Nicolas se echó a reír.

– Vuestra catedral es una choza de pastores comparada con Notre Dame, que es como el cielo traído directamente a la tierra. Posee las torres más hermosas, las campanas más sonoras, las vidrieras más admirables. Daría cualquier cosa por diseñar vidrieras así.

Iba a preguntar más sobre las campanas cuando Philippe dijo sin levantar la voz:

– En fait, nosotros, los brusselois, estamos orgullosos de nuestra catedral. La fachada occidental estará terminada a finales de año. Y nuestras otras iglesias…, Notre Dame de la Chapelle, por ejemplo, es también impresionante, y la pequeña iglesia de Notre Dame du Sablon es muy hermosa, al menos lo que está construido. Las vidrieras son tan hermosas como cualquiera de París.

– Quizá sea hermosa, pero no tan espléndida como Notre Dame de París -insistió Nicolas-. Me gusta colocarme fuera y ver a la gente contemplarla con la boca abierta. Hay más rateros en Notre Dame que en ningún otro sitio de París porque la gente mira tan fijamente que no se da cuenta de que la roban.

– ¿La gente roba? -preguntó mamá-. ¿No temen la soga?

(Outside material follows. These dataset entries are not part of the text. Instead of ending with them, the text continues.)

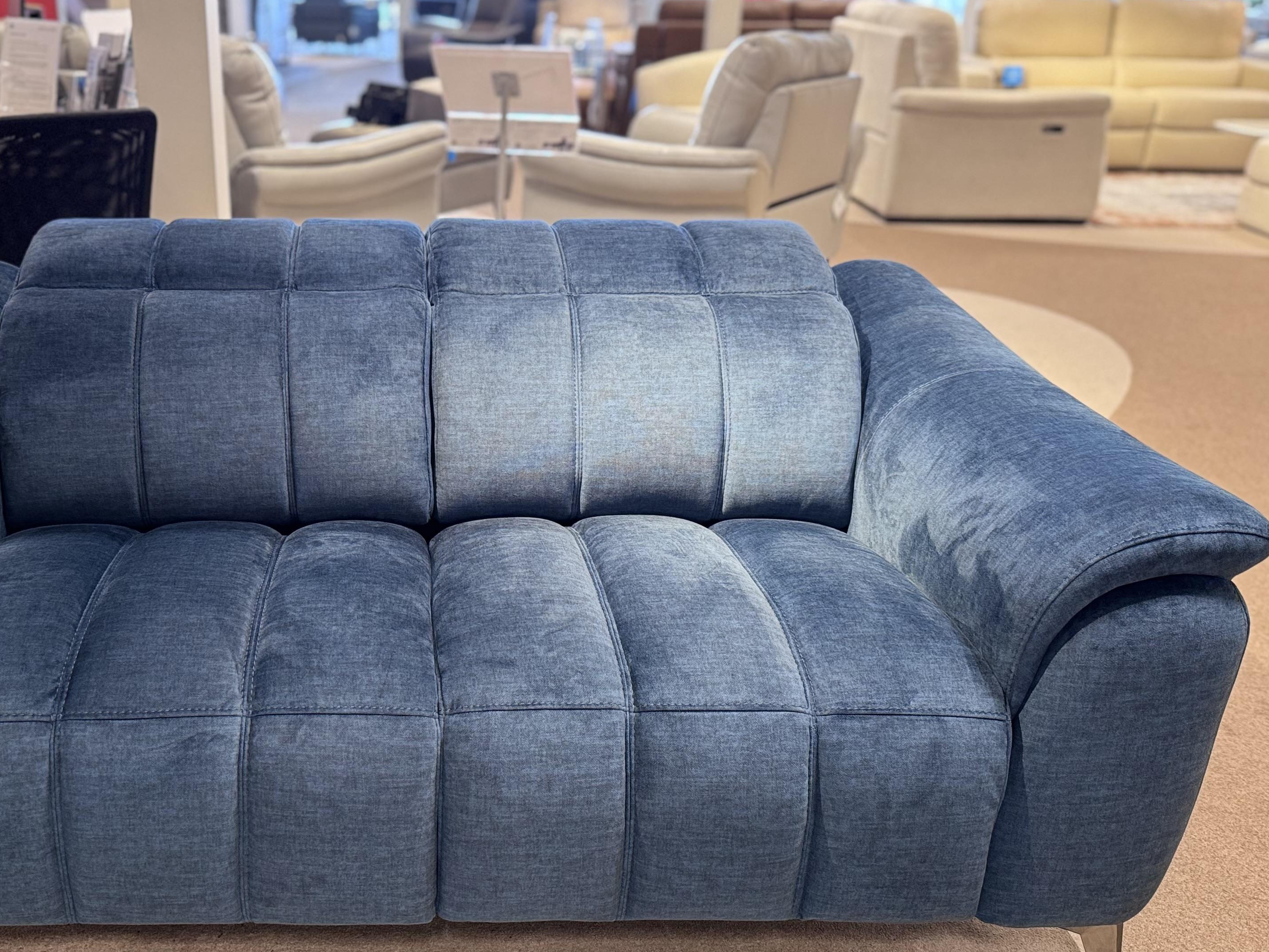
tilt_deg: -23.6
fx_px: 1247
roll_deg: -0.7
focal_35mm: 34
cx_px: 434
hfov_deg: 53.0
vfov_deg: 41.8
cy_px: 508
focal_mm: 6.76
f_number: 1.78
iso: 320
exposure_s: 1/50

– Se ahorca a mucha gente en París, pero abundan los ladrones. La riqueza es tanta que no se contienen. En Notre Dame se ve a los nobles y a sus esposas que entran y salen durante todo el día, vestidos con la ropa de mejor calidad de la tierra. Las mujeres de París están mejor vestidas que en ningún otro sitio.

– ¿Has estado en otras ciudades? -preguntó Georges le Jeune.

– Sí, en muchas.

– ¿Dónde?

– Lyon. Mujeres hermosas.

– ¿Y?

– Tournai.

– Papá ha estado en Tournai. Dijo que era un sitio muy animado.

– Una ciudad terrible, Tournai -dijo Nicolas-. Prometí no volver.

– Se hacen tejidos de excelente calidad en Tournai -dijo papá-. Algunos rivalizan con lo mejor que se produce en Bruselas.

– Las mujeres no tenían pecho y ponían siempre mala cara -Nicolas habló con la boca llena.

Fruncí el ceño.

– ¿Has estado en Norwich? -preguntó papá-. Ése es un sitio que me gustaría visitar alguna vez, para ver el mercado de la lana.

– Venecia, ahí es donde iría yo -dijo Nicolas.